The pink fog, however, quickly dispersed with the debate on Maastricht and the forced exit from ERM, and this disappointment culminated in the referendum in 2016, which represents a return to the separatism of the 1950s and 1960s. The authors believe that the ERM crisis is obviously an inflexion point in the UK’s relations to Europe; this is where the estrangement, consummating in the British exit in the not so distant future, started. The authors of the book think that British politics had to pay for three big mistakes, as
– they had failed to recognise what an advanced stage the project of the common European currency was in, especially on the French side, which influenced the operation of ERM in its essentials;
– they failed to appreciate the economic and monetary policy significance of the German reunification, and the fact that due to the accompanying increase of interest rates by Bundesbank the British monetary easing would not be sustainable;
– John Major had overestimated his own capability of and opportunities for influencing German monetary policies, as practically no result was achieved whatsoever by the British Prime Minister in this critical period.

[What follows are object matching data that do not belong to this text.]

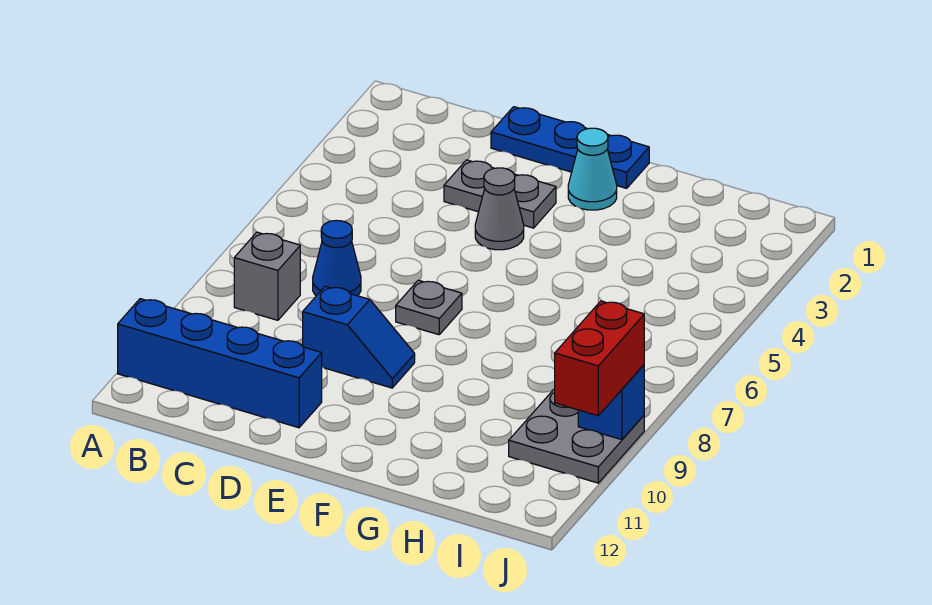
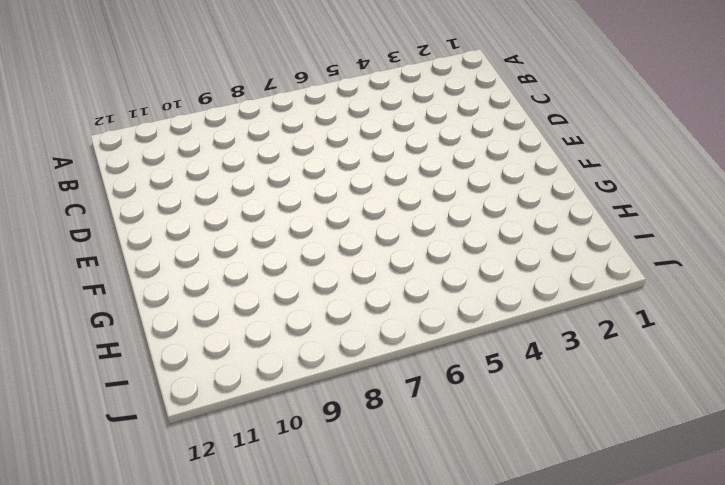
none -> blue 1x4 brick [118,299,322,428]
none -> grey 1x1 brick [234,232,300,320]
none -> blue 1x1 cone [313,221,361,296]

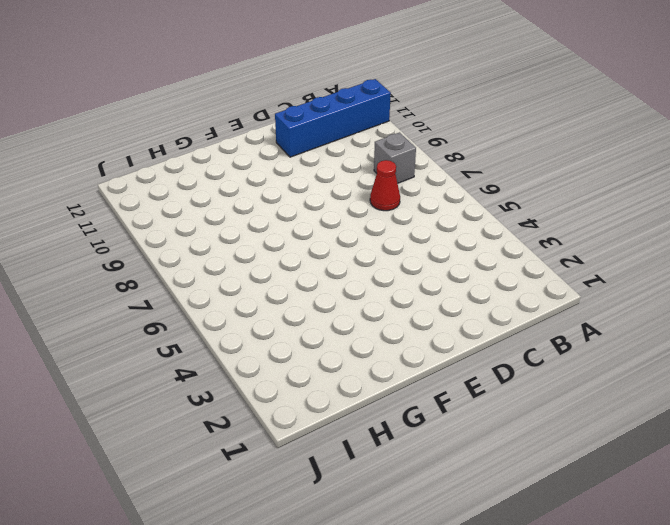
red 1x1 cone [370,160,400,211] -> blue 1x1 cone [313,221,361,296]
none -> blue 1x3 plate [491,107,649,188]
none -> grey 1x2 plate [444,160,556,228]
none -> blue 1x2 slope [303,286,415,388]

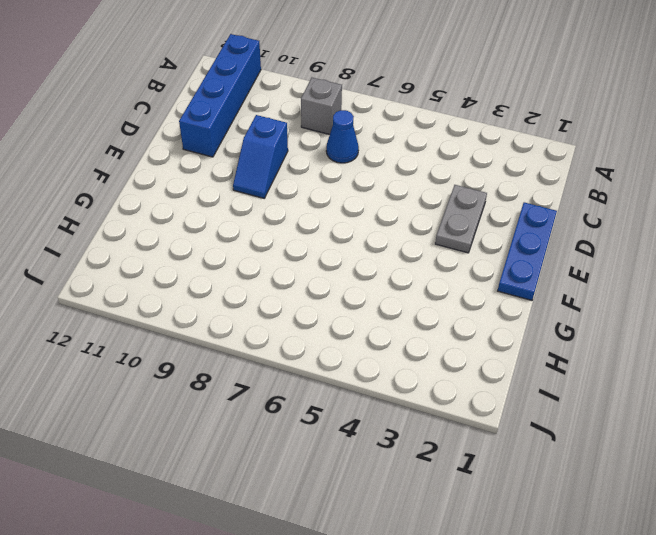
none -> grey 1x1 cone [475,168,524,250]
none -> grey 1x1 plate [396,280,462,335]
none -> cyan 1x1 cone [568,128,617,210]

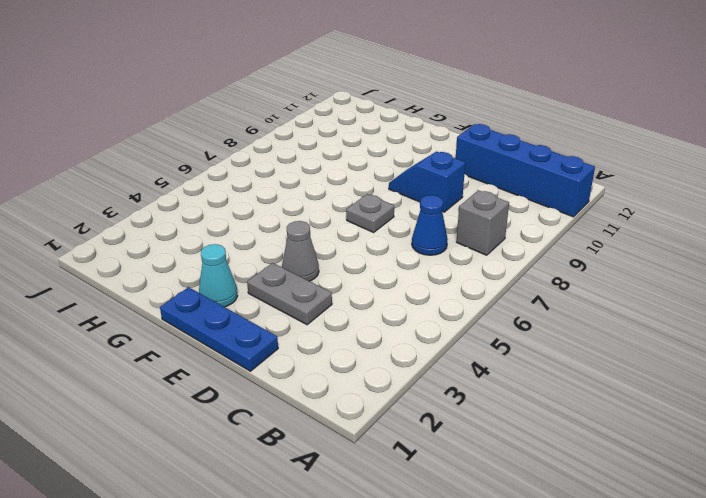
none -> grey 2x2 plate [509,389,644,483]
none -> blue 1x1 brick [578,365,644,440]
none -> red 1x2 brick [555,301,644,416]

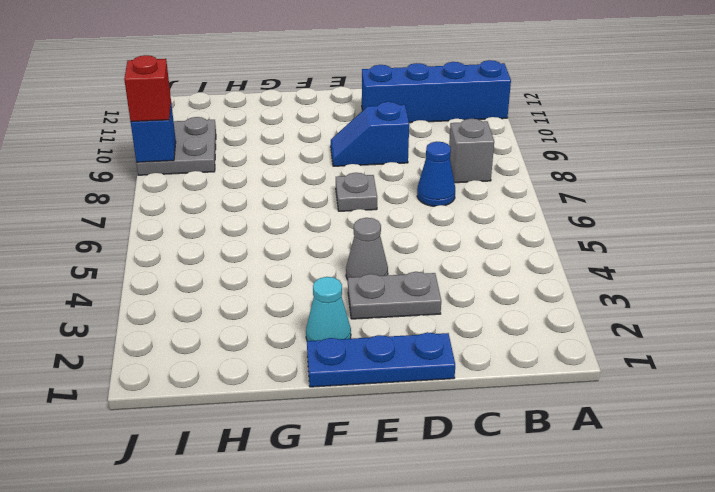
red 1x1 brick [124,55,171,122] -> red 1x2 brick [555,301,644,416]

The British withdrawal from ERM in 1992 obviously brought the other European countries together. The authors point out that the sterling crisis accelerated the introduction of the common European currency, even its great opponents, Schlesinger and Issing adopted a milder tone after the crisis. Issing later admitted that the currency crisis of 1993-1993 had obviously been a turning point, subsequently the status quo could not be maintained. ‘The lira weakened by 30 per cent, South German companies manufacturing for the Italian market went bankrupt, and we concluded that the Common Market could not survive another crisis like this’, presented the real motivations the German central banker with surprising frankness. Subsequently, Frankfurt was less rigorous, and Hans Tietmeyer, heading the Bundesbank between 1993 and 1999, was the first President of the central bank who did not ever raise interest rates during his presidency of six years.

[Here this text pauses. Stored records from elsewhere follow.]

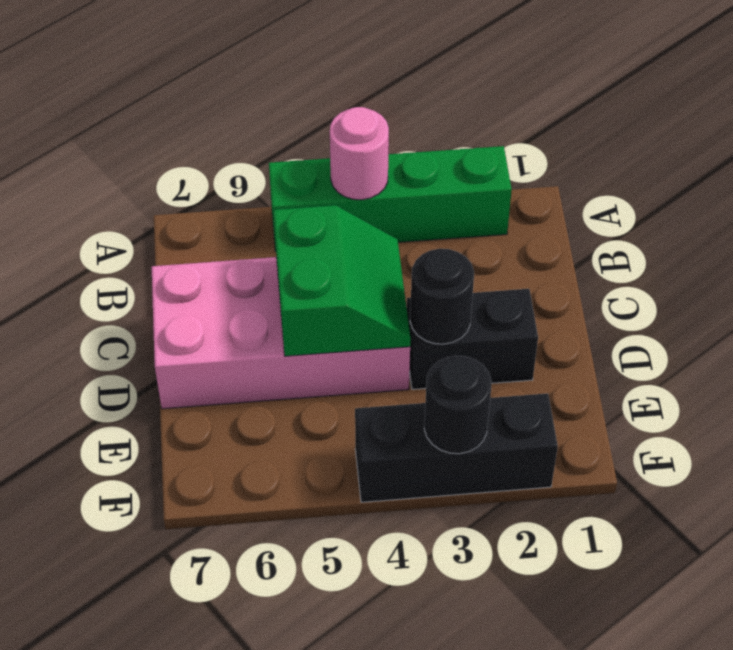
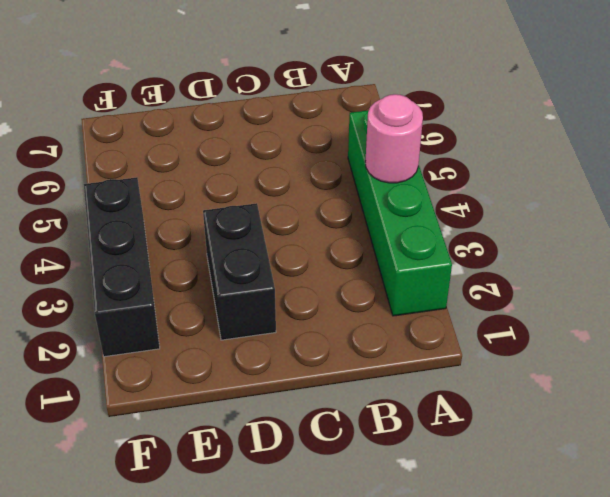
none -> pink 2x4 brick [152,257,410,409]
none -> green 2x2 slope [273,205,411,356]

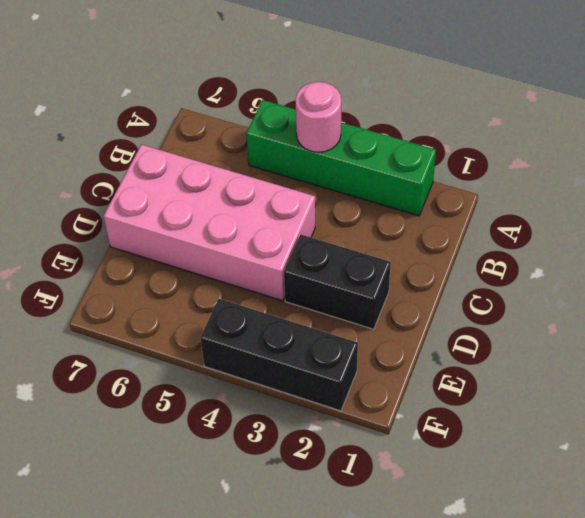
none -> green 2x2 slope [273,205,411,356]
none -> black 1x1 round brick [410,249,474,344]

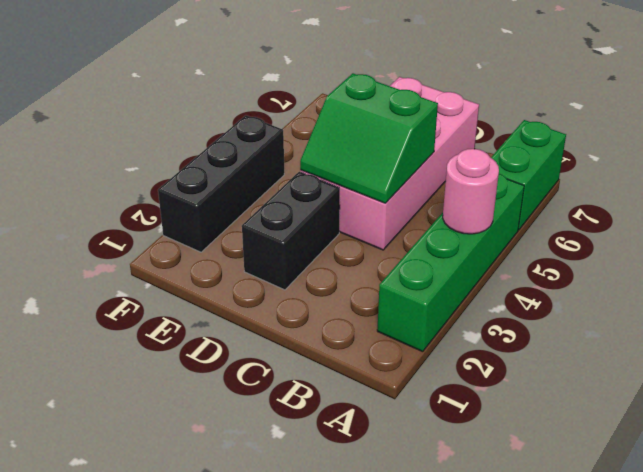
green 1x2 brick [491,120,566,230] -> none
none -> black 1x1 round brick [410,249,474,344]
none -> black 1x1 round brick [424,356,491,454]

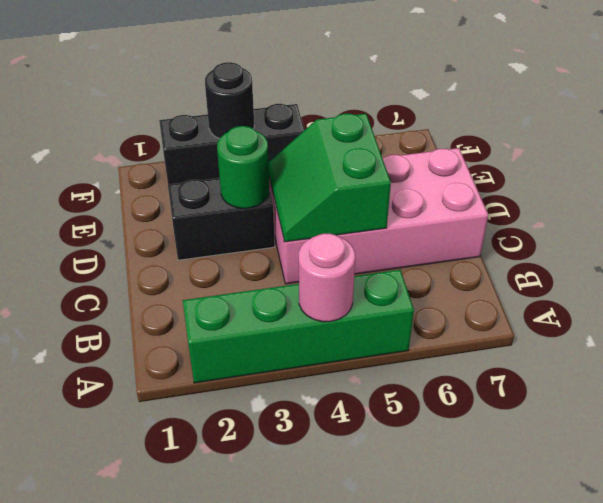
green 1x1 round brick [217,126,269,208] -> black 1x1 round brick [410,249,474,344]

The common European currency has been introduced since then, and the central banks of the Eurozone have been replaced by the European Central Bank, but all these did not prevent European countries from being some of the greatest losers of the global financial crisis that broke out in 2007 (some even think it just made things even worse). The authors argue that the reasons for this included an inadequate monetary policy system, and “collective mistakes” (Jacques Delors) and “complacent amnesia” (Mario Draghi) characterising decision-makers in the pre-crisis period. The only question that remains is whether the second Brexit of 2016 would bring along the strengthening of the German-French axis, just like the first Brexit did, and whether the decisions made consequently would prove to be better decisions than the ones made after the sterling crisis.